[Collected data]
§ §

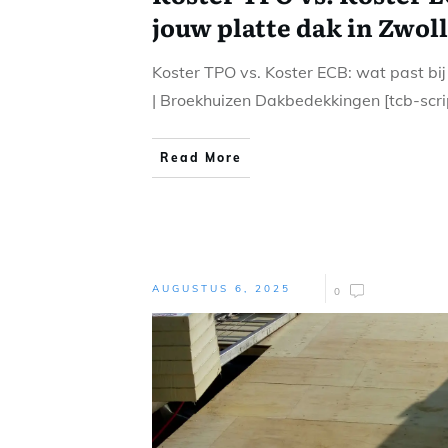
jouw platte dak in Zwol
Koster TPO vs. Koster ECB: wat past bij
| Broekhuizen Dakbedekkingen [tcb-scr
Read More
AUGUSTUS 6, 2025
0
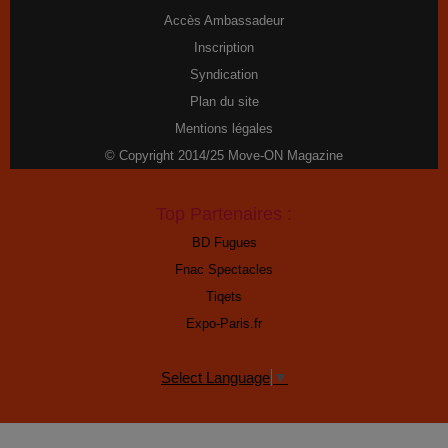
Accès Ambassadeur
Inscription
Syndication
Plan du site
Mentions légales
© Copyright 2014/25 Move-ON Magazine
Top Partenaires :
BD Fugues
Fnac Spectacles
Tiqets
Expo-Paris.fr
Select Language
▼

§ §

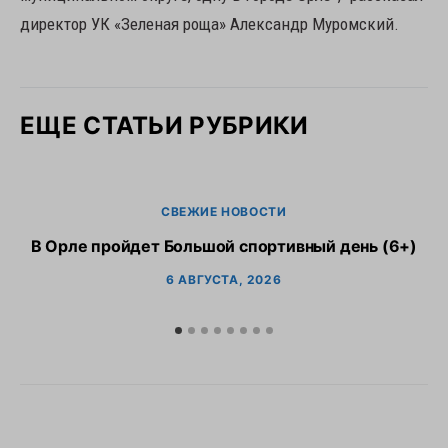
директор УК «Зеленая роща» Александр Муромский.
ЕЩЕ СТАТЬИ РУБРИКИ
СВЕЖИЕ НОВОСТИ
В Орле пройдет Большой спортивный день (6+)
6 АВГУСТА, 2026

§ §

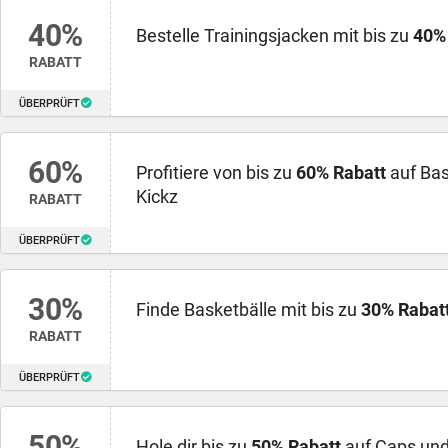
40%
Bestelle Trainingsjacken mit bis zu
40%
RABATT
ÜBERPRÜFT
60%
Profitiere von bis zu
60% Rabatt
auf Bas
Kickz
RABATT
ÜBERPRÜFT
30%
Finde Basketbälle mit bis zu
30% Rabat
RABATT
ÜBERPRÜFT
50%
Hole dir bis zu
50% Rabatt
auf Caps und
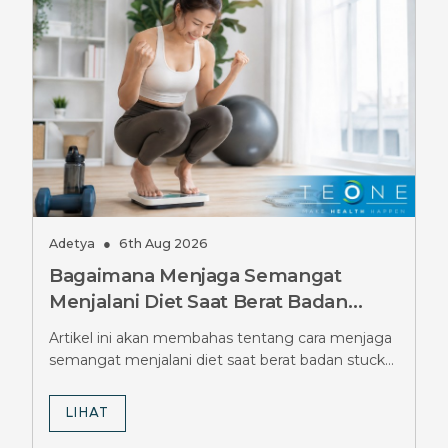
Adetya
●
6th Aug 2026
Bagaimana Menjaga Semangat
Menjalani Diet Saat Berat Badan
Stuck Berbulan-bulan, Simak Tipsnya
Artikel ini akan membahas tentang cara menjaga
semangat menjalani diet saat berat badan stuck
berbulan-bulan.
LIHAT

§ §

» **What is required**: For the string "bulan", search the preceding data and copy every line that includes it.

» **Output of the task**:
Stuck Berbulan-bulan, Simak Tipsnya
berbulan-bulan.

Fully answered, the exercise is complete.